- _Work order_
Starting at the line below holding "Bestellung widerrufen" and stopping at the line holding "34,99 € Bestellwert", print every line exactly, both ends included, and leave the rest out.
*** Data Section Begins ***
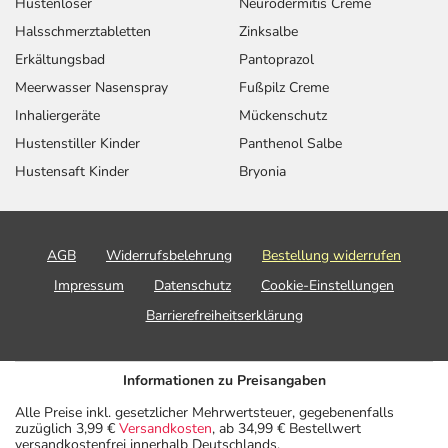
Hustenlöser
Neurodermitis Creme
Halsschmerztabletten
Zinksalbe
Erkältungsbad
Pantoprazol
Meerwasser Nasenspray
Fußpilz Creme
Inhaliergeräte
Mückenschutz
Hustenstiller Kinder
Panthenol Salbe
Hustensaft Kinder
Bryonia
AGB
Widerrufsbelehrung
Bestellung widerrufen
Impressum
Datenschutz
Cookie-Einstellungen
Barrierefreiheitserklärung
Informationen zu Preisangaben
Alle Preise inkl. gesetzlicher Mehrwertsteuer, gegebenenfalls
zuzüglich 3,99 €
Versandkosten
, ab 34,99 € Bestellwert
versandkostenfrei innerhalb Deutschlands.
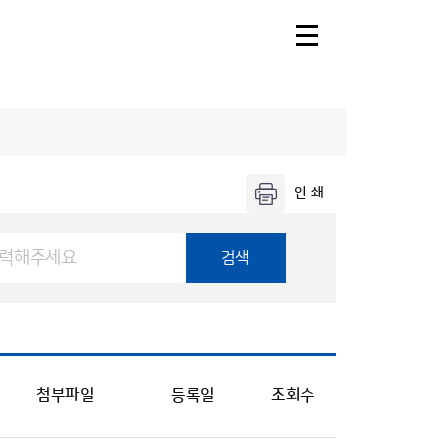
주날
오늘의 공항날
씨
제주공항날씨
레·둘레길
검색
공항기상정보
씨
씨
날씨누리
첨부파일
등록일
조회수
씨해설
기상청 행정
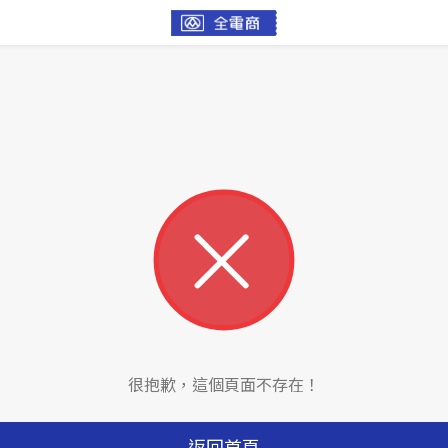
很抱歉，這個頁面不存在！
返回首頁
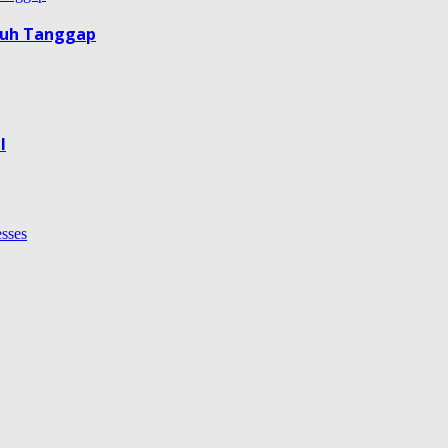
guh Tanggap
l
esses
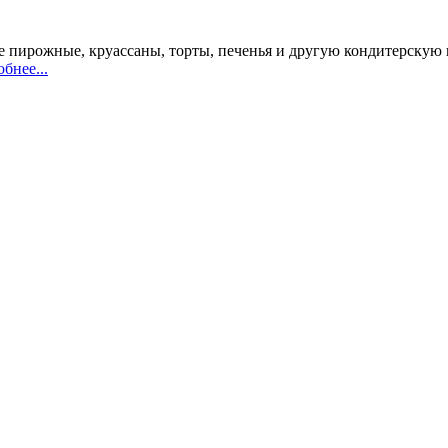
 пирожные, круассаны, торты, печенья и другую кондитерскую 
бнее...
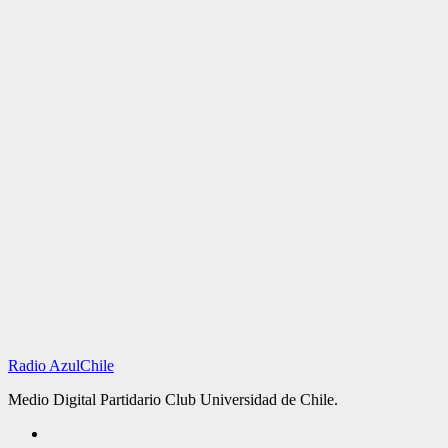
Radio AzulChile
Medio Digital Partidario Club Universidad de Chile.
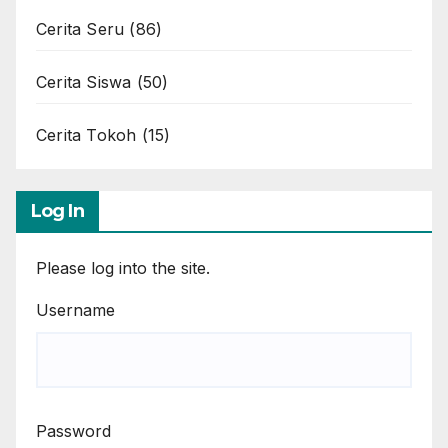
Cerita Seru
(86)
Cerita Siswa
(50)
Cerita Tokoh
(15)
Log In
Please log into the site.
Username
Password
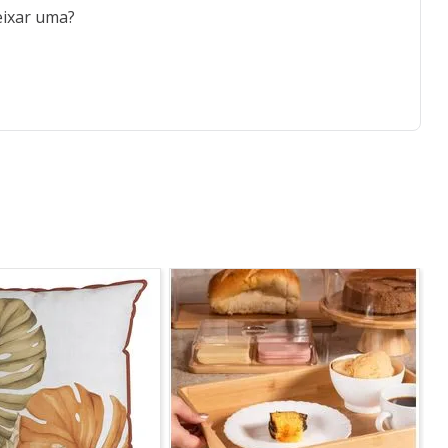
eixar uma?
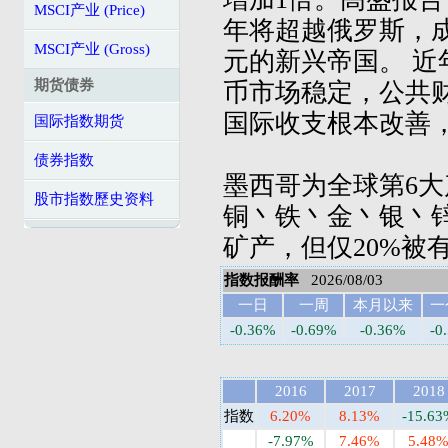
MSCI产业 (Price)
年将超越俄罗斯，成
MSCI产业 (Gross)
元的新兴帝国。 
期货债券
币市场稳定，公共
国际收支根本改善
国际指数期货
债券指数
墨西哥为全球第6
股市指数歷史资料
铜丶铁丶金丶银丶
矿产，但仅20%被
指数报酬率
2026/08/03
一日
一周
本月以来
一
-0.36%
-0.69%
-0.36%
-0
2016
2017
2018
指数
6.20%
8.13%
-15.63
-7.97%
7.46%
5.48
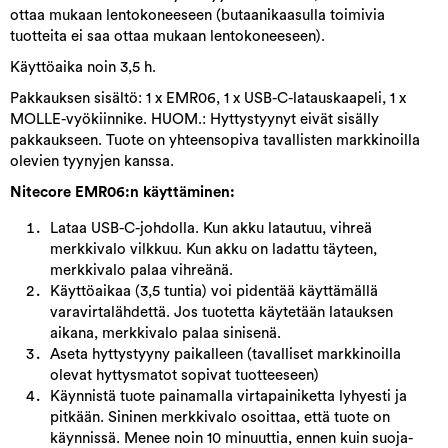
ottaa mukaan lentokoneeseen (butaanikaasulla toimivia
tuotteita ei saa ottaa mukaan lentokoneeseen).
Käyttöaika noin 3,5 h.
Pakkauksen sisältö: 1 x EMR06, 1 x USB-C-latauskaapeli, 1 x
MOLLE-vyökiinnike. HUOM.: Hyttystyynyt eivät sisälly
pakkaukseen. Tuote on yhteensopiva tavallisten markkinoilla
olevien tyynyjen kanssa.
Nitecore EMR06:n käyttäminen:
Lataa USB-C-johdolla. Kun akku latautuu, vihreä
merkkivalo vilkkuu. Kun akku on ladattu täyteen,
merkkivalo palaa vihreänä.
Käyttöaikaa (3,5 tuntia) voi pidentää käyttämällä
varavirtalähdettä. Jos tuotetta käytetään latauksen
aikana, merkkivalo palaa sinisenä.
Aseta hyttystyyny paikalleen (tavalliset markkinoilla
olevat hyttysmatot sopivat tuotteeseen)
Käynnistä tuote painamalla virtapainiketta lyhyesti ja
pitkään. Sininen merkkivalo osoittaa, että tuote on
käynnissä. Menee noin 10 minuuttia, ennen kuin suoja-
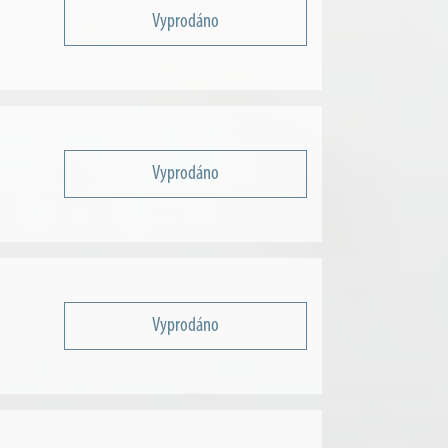
Vyprodáno
Vyprodáno
Vyprodáno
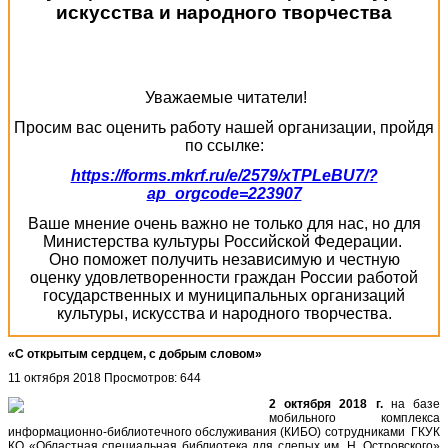
искусства и народного творчества
Уважаемые читатели!
Просим вас оценить работу нашей организации, пройдя
по ссылке:
https://forms.mkrf.ru/e/2579/xTPLeBU7/?
ap_orgcode=223907
Ваше мнение очень важно не только для нас, но для
Министерства культуры Российской Федерации.
Оно поможет получить независимую и честную
оценку удовлетворенности граждан России работой
государственных и муниципальных организаций
культуры, искусства и народного творчества.
«С открытым сердцем, с добрым словом»
11 октября 2018
Просмотров: 644
2 октября 2018 г.
на базе
мобильного комплекса
информационно-библиотечного обслуживания (КИБО) сотрудниками ГКУК
КО «Областная специальная библиотека для слепых им. Н. Островского»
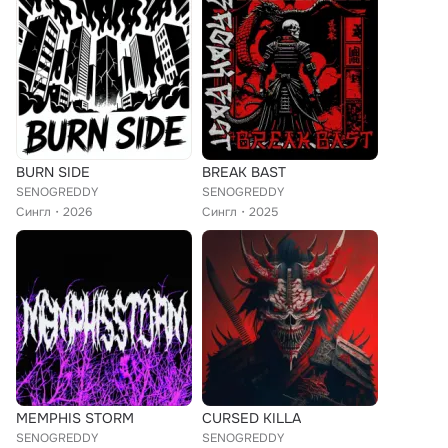
BURN SIDE
BREAK BAST
SENOGREDDY
SENOGREDDY
Сингл
2026
Сингл
2025
MEMPHIS STORM
CURSED KILLA
SENOGREDDY
SENOGREDDY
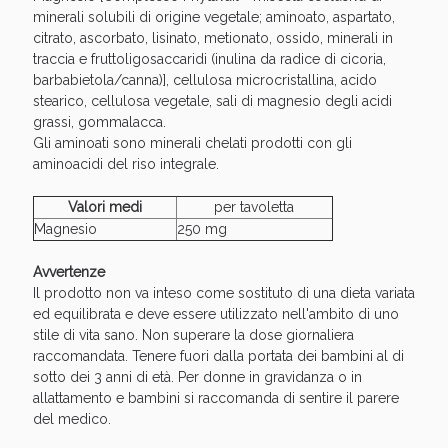
oggi!
minerali solubili di origine vegetale; aminoato, aspartato,
citrato, ascorbato, lisinato, metionato, ossido, minerali in
traccia e fruttoligosaccaridi (inulina da radice di cicoria,
barbabietola/canna)], cellulosa microcristallina, acido
stearico, cellulosa vegetale, sali di magnesio degli acidi
grassi, gommalacca.
Gli aminoati sono minerali chelati prodotti con gli
aminoacidi del riso integrale.
Valori medi
per tavoletta
Magnesio
250 mg
Avvertenze
Il prodotto non va inteso come sostituto di una dieta variata
ed equilibrata e deve essere utilizzato nell'ambito di uno
stile di vita sano. Non superare la dose giornaliera
Scopri le offerte di Oggi
raccomandata. Tenere fuori dalla portata dei bambini al di
sotto dei 3 anni di età. Per donne in gravidanza o in
allattamento e bambini si raccomanda di sentire il parere
del medico.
*** Data Section Ends ***
- _Result below_
Bestellung widerrufen
Impressum
Datenschutz
Cookie-Einstellungen
Barrierefreiheitserklärung
Informationen zu Preisangaben
Alle Preise inkl. gesetzlicher Mehrwertsteuer, gegebenenfalls
zuzüglich 3,99 €
Versandkosten
, ab 34,99 € Bestellwert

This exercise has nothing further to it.